*Goal:*
Give the lines in the stretch from the one containing "genus: Rhagio" through the one containing "genus: Pittosporum" as a numbered list, leaving out blank lines.

*Supplied material:*
** BEGIN **

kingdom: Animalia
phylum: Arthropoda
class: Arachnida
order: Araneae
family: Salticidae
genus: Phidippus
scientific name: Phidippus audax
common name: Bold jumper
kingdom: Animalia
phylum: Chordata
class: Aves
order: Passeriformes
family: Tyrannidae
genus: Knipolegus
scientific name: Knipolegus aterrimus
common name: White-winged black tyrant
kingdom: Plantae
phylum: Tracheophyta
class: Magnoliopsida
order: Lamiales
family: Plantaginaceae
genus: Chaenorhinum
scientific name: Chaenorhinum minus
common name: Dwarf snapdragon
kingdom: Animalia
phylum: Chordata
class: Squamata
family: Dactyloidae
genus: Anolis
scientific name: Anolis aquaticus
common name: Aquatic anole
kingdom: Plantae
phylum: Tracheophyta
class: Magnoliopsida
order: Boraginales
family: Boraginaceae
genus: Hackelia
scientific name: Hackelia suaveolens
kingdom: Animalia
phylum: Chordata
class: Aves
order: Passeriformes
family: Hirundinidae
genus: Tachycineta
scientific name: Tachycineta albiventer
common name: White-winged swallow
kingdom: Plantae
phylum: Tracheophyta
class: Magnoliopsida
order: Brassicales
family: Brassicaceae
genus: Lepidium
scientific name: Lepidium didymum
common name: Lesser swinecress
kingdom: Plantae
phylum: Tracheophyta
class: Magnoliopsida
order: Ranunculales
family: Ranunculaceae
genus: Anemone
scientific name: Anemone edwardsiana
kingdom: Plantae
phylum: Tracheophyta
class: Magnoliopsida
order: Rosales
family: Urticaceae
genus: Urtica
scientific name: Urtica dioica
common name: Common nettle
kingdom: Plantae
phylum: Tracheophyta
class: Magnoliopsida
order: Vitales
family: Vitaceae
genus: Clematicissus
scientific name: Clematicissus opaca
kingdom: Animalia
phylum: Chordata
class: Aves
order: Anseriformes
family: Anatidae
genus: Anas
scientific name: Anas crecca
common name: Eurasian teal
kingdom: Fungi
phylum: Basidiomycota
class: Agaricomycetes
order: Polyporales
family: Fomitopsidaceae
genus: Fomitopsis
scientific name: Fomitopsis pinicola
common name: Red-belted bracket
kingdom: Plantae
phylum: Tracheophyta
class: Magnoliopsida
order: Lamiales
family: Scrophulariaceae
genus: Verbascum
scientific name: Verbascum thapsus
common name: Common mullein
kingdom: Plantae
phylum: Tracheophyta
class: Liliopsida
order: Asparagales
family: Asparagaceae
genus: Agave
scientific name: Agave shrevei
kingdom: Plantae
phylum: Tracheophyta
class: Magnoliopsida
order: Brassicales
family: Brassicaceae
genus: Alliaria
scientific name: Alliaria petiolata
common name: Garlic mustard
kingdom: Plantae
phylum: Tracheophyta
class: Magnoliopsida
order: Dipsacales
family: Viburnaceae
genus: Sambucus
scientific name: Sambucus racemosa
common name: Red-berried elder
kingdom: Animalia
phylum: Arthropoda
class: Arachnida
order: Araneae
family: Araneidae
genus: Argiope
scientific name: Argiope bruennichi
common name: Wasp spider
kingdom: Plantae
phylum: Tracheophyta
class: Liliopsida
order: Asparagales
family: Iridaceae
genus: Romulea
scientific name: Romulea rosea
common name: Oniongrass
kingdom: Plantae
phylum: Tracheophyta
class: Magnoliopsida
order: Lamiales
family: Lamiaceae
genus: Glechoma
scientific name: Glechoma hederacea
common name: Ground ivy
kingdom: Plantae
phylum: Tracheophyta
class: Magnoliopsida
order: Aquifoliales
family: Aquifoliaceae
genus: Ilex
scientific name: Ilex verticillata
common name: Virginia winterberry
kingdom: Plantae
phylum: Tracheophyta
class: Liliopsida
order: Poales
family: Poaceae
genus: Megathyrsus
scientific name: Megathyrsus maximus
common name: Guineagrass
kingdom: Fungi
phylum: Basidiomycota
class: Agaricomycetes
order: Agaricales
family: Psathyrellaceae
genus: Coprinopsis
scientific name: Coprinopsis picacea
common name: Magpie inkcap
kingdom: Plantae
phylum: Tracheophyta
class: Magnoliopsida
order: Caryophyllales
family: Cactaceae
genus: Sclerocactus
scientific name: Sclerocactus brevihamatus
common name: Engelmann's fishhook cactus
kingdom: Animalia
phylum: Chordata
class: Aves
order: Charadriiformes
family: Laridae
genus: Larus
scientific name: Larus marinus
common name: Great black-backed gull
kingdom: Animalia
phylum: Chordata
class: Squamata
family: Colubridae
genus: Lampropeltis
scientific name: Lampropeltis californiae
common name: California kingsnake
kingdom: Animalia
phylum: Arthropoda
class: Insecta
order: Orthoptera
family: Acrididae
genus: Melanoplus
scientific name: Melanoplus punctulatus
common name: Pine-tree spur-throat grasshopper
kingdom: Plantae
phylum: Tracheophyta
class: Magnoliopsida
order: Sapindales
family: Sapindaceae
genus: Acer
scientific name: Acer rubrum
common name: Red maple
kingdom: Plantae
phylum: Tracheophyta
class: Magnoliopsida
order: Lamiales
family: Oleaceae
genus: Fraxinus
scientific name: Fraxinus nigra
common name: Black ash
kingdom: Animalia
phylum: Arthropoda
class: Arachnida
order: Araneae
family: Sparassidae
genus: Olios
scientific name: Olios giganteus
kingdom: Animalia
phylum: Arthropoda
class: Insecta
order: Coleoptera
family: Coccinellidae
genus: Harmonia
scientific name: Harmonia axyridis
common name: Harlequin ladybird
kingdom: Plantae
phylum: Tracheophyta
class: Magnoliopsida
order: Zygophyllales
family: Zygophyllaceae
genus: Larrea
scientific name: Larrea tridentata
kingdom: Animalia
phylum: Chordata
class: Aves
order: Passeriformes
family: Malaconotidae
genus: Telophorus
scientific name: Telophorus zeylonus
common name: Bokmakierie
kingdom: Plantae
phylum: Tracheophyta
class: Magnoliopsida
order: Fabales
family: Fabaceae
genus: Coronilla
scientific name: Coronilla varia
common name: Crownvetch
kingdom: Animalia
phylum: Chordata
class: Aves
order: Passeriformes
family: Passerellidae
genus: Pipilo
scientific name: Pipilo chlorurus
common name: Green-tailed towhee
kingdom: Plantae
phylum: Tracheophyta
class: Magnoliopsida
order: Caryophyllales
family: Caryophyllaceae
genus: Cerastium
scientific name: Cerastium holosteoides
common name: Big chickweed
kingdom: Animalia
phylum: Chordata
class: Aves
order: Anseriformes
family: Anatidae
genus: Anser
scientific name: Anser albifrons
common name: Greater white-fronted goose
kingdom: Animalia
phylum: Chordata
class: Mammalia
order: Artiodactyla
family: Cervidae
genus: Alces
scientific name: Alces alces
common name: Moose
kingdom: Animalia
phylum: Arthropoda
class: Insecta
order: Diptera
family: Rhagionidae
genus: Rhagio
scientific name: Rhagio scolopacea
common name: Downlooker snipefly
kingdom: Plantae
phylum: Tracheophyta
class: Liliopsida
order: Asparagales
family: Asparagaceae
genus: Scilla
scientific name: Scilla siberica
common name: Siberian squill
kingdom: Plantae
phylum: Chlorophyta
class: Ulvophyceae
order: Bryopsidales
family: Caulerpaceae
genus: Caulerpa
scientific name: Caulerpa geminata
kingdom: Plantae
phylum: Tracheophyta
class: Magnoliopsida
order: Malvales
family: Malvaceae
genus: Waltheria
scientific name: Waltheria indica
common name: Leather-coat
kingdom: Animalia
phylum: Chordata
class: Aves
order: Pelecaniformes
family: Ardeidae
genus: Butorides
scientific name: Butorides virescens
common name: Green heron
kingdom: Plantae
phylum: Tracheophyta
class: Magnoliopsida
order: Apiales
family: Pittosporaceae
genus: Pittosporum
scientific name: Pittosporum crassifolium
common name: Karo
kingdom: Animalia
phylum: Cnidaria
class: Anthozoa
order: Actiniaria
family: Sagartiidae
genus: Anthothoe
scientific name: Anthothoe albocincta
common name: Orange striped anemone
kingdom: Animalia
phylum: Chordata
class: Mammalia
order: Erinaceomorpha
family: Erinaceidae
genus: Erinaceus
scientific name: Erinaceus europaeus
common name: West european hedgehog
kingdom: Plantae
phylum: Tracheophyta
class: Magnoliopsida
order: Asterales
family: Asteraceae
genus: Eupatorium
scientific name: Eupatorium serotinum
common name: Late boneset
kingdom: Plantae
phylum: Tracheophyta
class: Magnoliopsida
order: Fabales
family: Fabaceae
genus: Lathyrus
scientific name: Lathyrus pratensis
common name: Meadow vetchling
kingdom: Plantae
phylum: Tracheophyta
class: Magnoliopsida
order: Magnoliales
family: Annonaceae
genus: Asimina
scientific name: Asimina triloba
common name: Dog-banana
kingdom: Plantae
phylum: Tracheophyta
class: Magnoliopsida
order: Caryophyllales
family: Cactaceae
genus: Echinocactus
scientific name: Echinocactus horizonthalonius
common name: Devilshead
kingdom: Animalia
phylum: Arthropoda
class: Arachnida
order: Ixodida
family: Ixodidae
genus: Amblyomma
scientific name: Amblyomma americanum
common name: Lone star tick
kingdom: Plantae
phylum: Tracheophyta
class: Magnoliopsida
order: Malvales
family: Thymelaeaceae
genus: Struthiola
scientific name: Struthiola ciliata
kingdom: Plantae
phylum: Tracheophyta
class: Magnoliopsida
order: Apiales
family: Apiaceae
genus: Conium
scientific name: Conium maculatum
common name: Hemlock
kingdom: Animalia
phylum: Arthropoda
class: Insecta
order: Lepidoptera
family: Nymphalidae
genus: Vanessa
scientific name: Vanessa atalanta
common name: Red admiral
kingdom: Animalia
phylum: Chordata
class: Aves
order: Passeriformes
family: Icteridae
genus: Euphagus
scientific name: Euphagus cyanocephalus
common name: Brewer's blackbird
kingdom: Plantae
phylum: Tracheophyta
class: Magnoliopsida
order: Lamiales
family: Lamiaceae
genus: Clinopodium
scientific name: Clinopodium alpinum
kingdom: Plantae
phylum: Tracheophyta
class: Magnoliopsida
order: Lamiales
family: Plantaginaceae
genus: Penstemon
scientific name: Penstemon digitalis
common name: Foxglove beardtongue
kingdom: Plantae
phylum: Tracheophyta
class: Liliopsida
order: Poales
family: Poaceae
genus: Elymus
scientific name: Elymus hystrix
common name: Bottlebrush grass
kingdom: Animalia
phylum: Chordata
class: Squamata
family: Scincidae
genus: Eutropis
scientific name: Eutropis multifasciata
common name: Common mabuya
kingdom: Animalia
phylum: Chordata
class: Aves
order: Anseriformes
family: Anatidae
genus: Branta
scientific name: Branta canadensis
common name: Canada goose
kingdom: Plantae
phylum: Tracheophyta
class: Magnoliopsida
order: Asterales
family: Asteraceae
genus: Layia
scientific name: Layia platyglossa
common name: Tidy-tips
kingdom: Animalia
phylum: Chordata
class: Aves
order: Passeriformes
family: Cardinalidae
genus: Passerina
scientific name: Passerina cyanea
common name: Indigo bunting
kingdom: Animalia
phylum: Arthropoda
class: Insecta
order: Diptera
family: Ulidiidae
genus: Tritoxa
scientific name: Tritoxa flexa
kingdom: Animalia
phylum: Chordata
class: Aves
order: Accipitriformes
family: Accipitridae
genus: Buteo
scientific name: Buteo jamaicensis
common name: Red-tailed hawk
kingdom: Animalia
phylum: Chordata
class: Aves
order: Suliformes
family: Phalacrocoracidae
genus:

** END **

*Result of the exercise:*
1. genus: Rhagio
2. scientific name: Rhagio scolopacea
3. common name: Downlooker snipefly
4. kingdom: Plantae
5. phylum: Tracheophyta
6. class: Liliopsida
7. order: Asparagales
8. family: Asparagaceae
9. genus: Scilla
10. scientific name: Scilla siberica
11. common name: Siberian squill
12. kingdom: Plantae
13. phylum: Chlorophyta
14. class: Ulvophyceae
15. order: Bryopsidales
16. family: Caulerpaceae
17. genus: Caulerpa
18. scientific name: Caulerpa geminata
19. kingdom: Plantae
20. phylum: Tracheophyta
21. class: Magnoliopsida
22. order: Malvales
23. family: Malvaceae
24. genus: Waltheria
25. scientific name: Waltheria indica
26. common name: Leather-coat
27. kingdom: Animalia
28. phylum: Chordata
29. class: Aves
30. order: Pelecaniformes
31. family: Ardeidae
32. genus: Butorides
33. scientific name: Butorides virescens
34. common name: Green heron
35. kingdom: Plantae
36. phylum: Tracheophyta
37. class: Magnoliopsida
38. order: Apiales
39. family: Pittosporaceae
40. genus: Pittosporum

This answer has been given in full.